- Written instruction:
In the blog post titled "Transition," where did the family spend their time together during the Friday visit?

- Given passage:
◇ ◇ ◇ ◇ ◇

Monday, February 10, 2014

Transition

I tiptoed into the boys room to check on covers. I was tasting success after Little Sis went down. Four kids and they were all asleep before 9pm.

Sweet Boy was staring back at me.

"Hi, buddy. Are you having a hard time falling asleep?"

Head nod.

"Can you tell me how you're feeling?"

Sick.

"Can you tell me what hurts?"

No.

"Ok...are you feeling scared?"

Head nod.

"Would you like to come rock with me in Little Sis's room?"

Head nod.

I picked him up and tried to cuddle him close. His back was rigid.

This is always the worst night. The night when I want to hug my babies tight, wash their fear, lather them in love, and kiss them silly. But I can't. I'm a stranger - one of many. I hate it.

We had a great visit on Friday. We spent about an hour with the foster mom, letting the boys get to know each other. They played as if they'd known one another from birth. Ben and I were struck at how easy it was being in public. Because we were an hour and a half from home, we had to spend our family time together at the mall.

◇ ◇ ◇ ◇ ◇

- Recorded data:
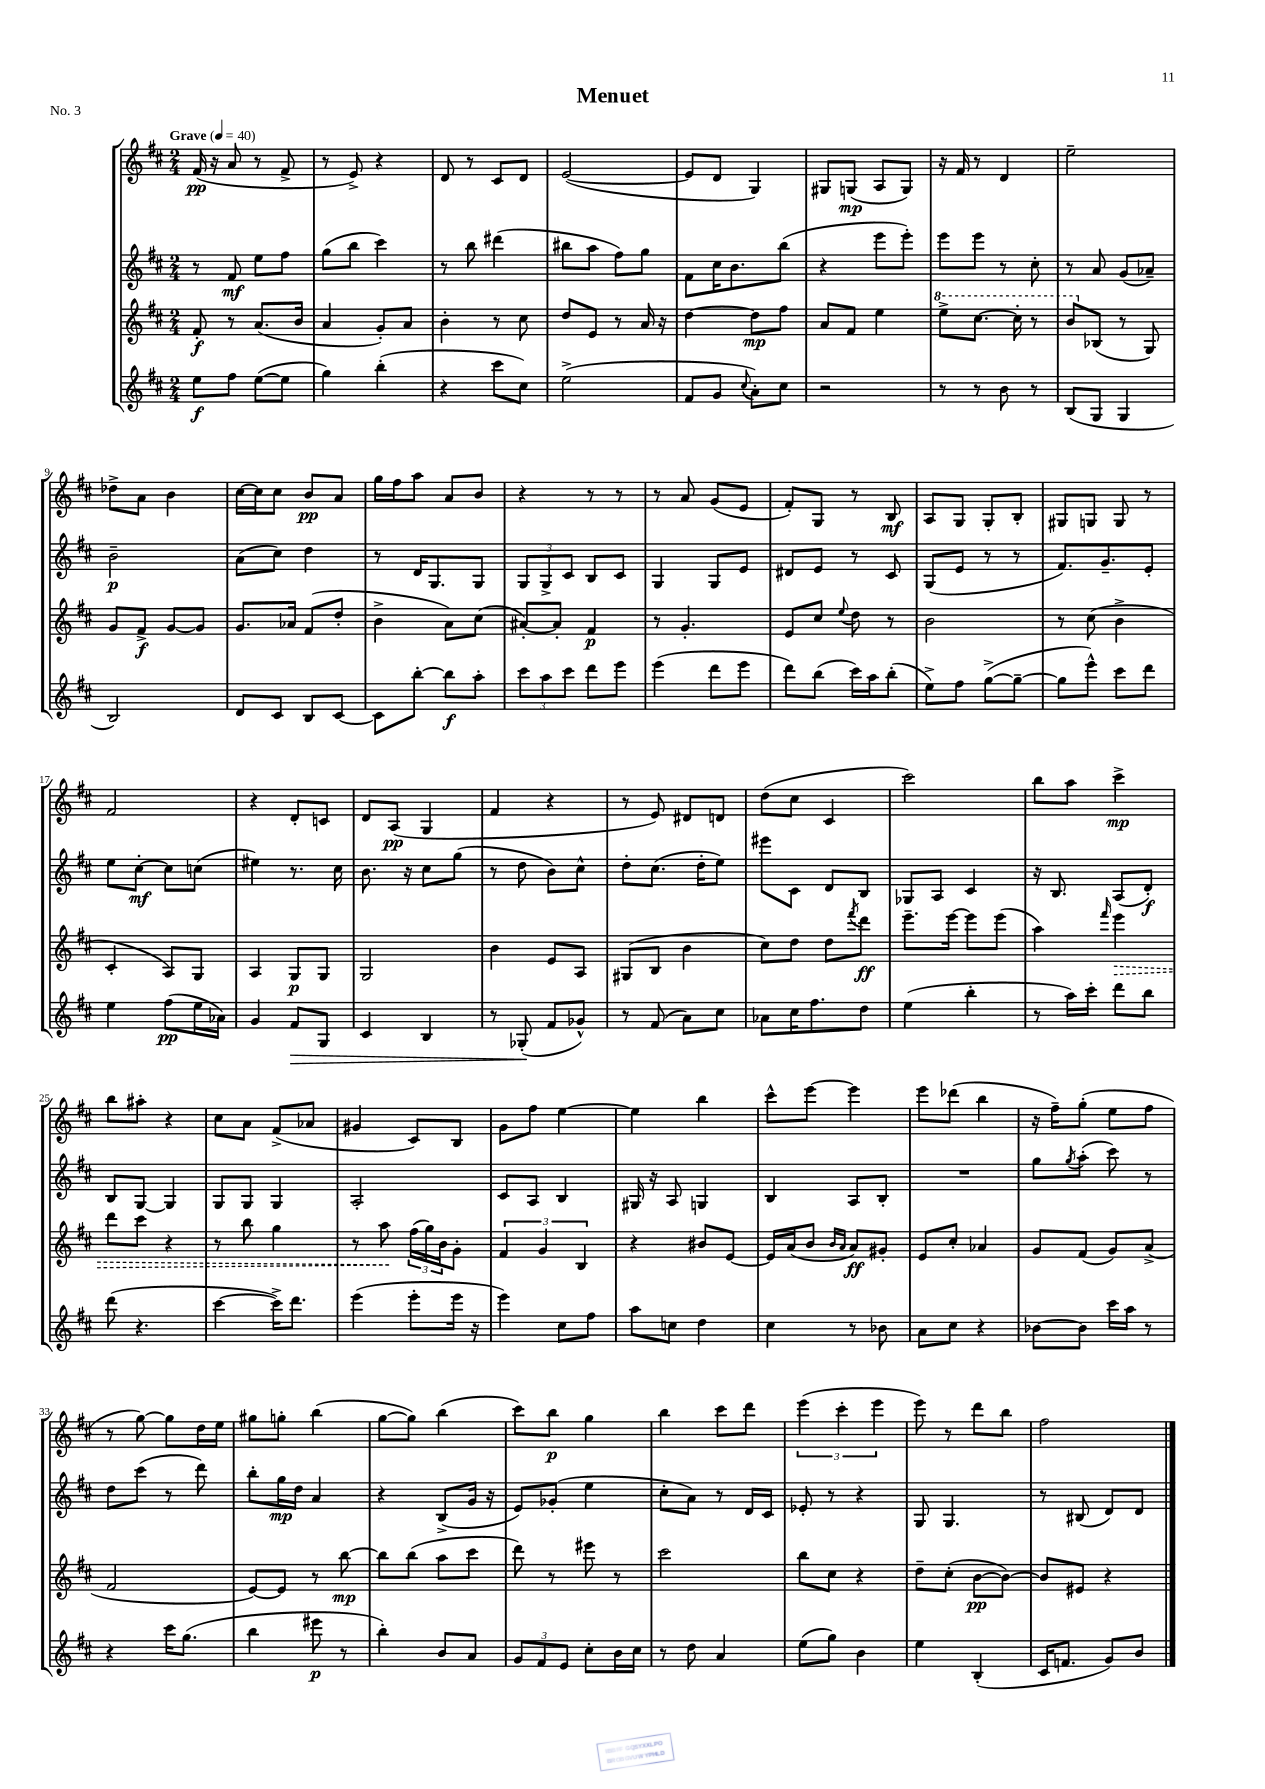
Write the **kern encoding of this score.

◇ ◇ ◇ ◇ ◇

- Answer to this task:
At the mall.